I'm so excited for my friend to have found some FortKnox family members!!!
I can't wait to let her know 
Thanks!!!


----------



## Our first puppy (Apr 15, 2011)

I know it's been a while since this thread started but we are getting our pup from Fort Knox in about 3 weeks! We're super excited and would love to hear about your experiences with a Fort Knox pup!


----------



## Jersey Girl (Apr 17, 2011)

*New Puppy*

It sounds like we are getting a puppy from the same litter you are! Pick up date May 7th! Keep in touch!


----------



## Our first puppy (Apr 15, 2011)

Jersey Girl, that's so neat! It's great to meet someone else who's getting a puppy from the same litter as our little girl. I don't know about you, but the countdown is certainly on in our house! We're likely picking up on the 8th due to our work schedule. Are you getting one of the girls or the one boy? Maybe sometime this summer we can get together for a little play date for the siblings!


----------



## Jersey Girl (Apr 17, 2011)

Hello again! We are picking up our little girl on Saturday May 7th at 10:30 a.m. The countdown is on here as well. It would be great to keep in touch with the puppies. We live in Kitchener, where do you live?


----------



## PrincessDi (Jun 8, 2009)

Just wanted to say that I'm jealous. Out of curiosity, I just went to the fort knox website. The pictures of the goldens are beautiful. I just love how the subtitles all say owned and loved by ............... I'll bet that all of the puppers are miniature teddy bears! You can tell that the owners aren't just breeders, but family for all of the goldens. Best wishes for a wonderful long and healthy life for your new baby!!


----------



## Our first puppy (Apr 15, 2011)

Jersey Girl - We're in downtown Toronto. Maybe we can meet up for a play date sometime over the summer. Our schedules are pretty flexible - we'll keep in touch!

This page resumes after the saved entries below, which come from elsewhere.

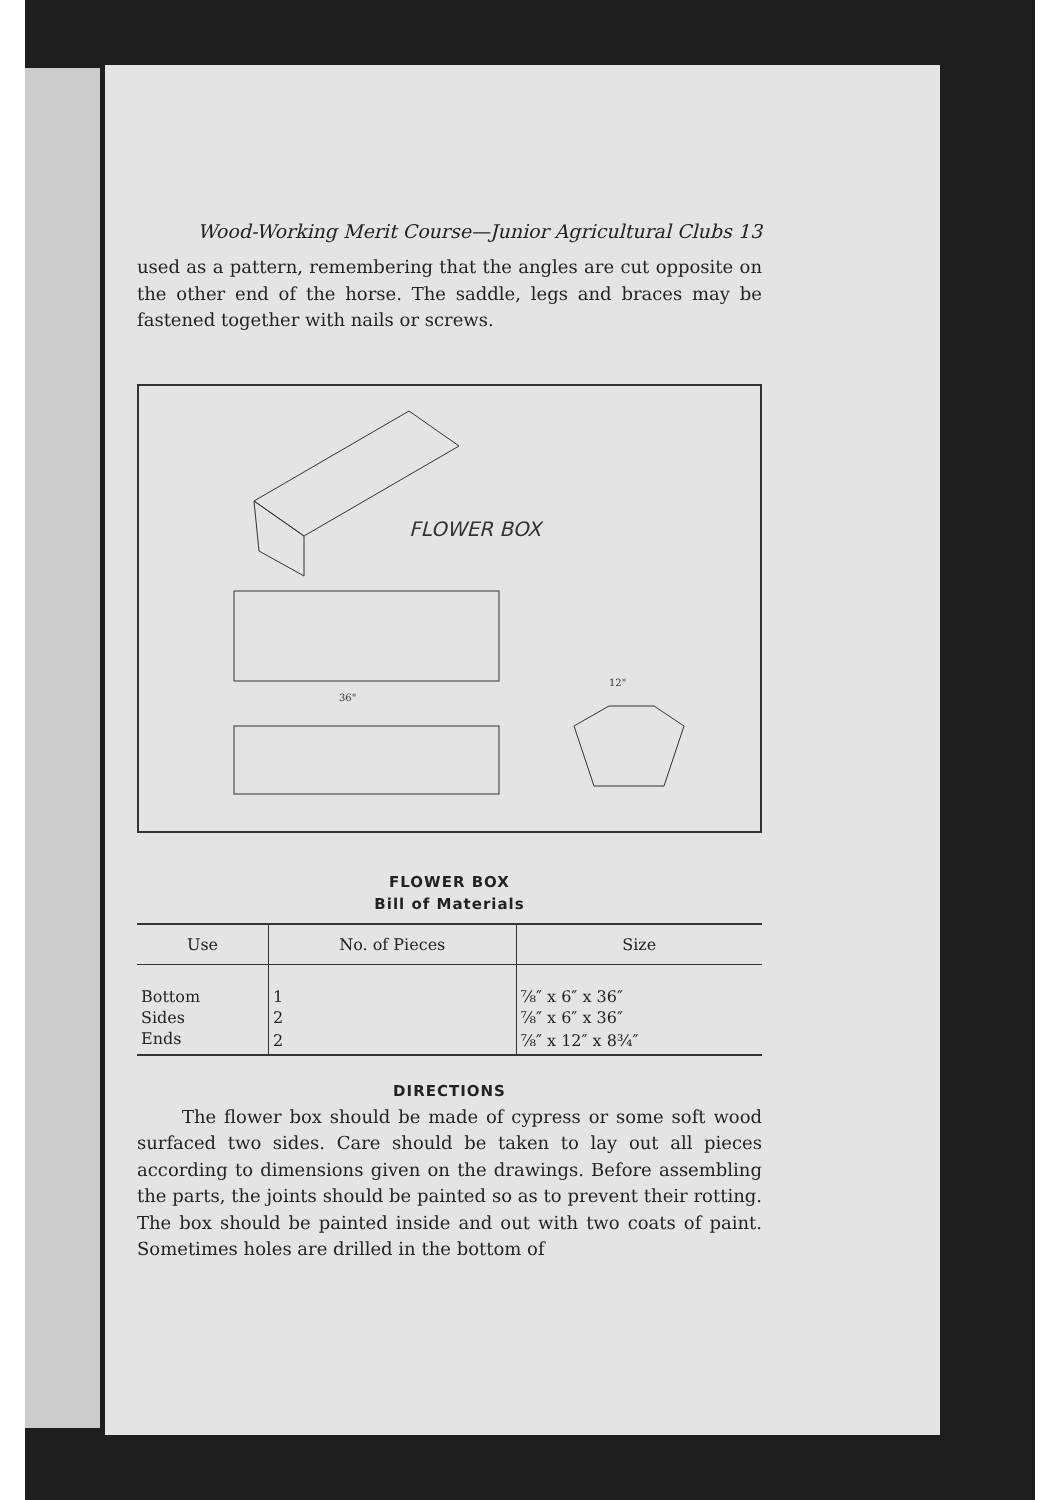Wood-Working Merit Course—Junior Agricultural Clubs 13
used as a pattern, remembering that the angles are cut opposite on the other end of the horse. The saddle, legs and braces may be fastened together with nails or screws.
FLOWER BOX
36"
12"
FLOWER BOX
Bill of Materials
| Use | No. of Pieces | Size |
| --- | --- | --- |
| Bottom | 1 | ⅞″ x 6″ x 36″ |
| Sides | 2 | ⅞″ x 6″ x 36″ |
| Ends | 2 | ⅞″ x 12″ x 8¾″ |
DIRECTIONS
The flower box should be made of cypress or some soft wood surfaced two sides. Care should be taken to lay out all pieces according to dimensions given on the drawings. Before assembling the parts, the joints should be painted so as to prevent their rotting. The box should be painted inside and out with two coats of paint. Sometimes holes are drilled in the bottom of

PrincessDi - Thanks, I know we're pretty excited here. Less than 2 weeks now! The pictures we've gotten so far definitely show cute little balls of fluff. And Kathleen at Fort Knox is really great and very helpful with all questions. You can tell all their dogs and the puppies that they breed are very loved.


----------



## Jersey Girl (Apr 17, 2011)

*New Puppy Pics*

Our First Puppy - did you get any new pics last week from Kathleen? We haven't gotten any since the weekend before at 5 weeks and we were missing seeing pics last weekend. We are getting anxious and excited and were out buying a crate and some supplies tonight.


----------



## Our first puppy (Apr 15, 2011)

Jersey Girl - I was going to message you today to ask the same question! No, we didn't get any this week either, I'm assuming she's been busy with the Easter holiday weekend. We might be going up to visit this weekend sometime, but I'm still waiting to see what works for her. 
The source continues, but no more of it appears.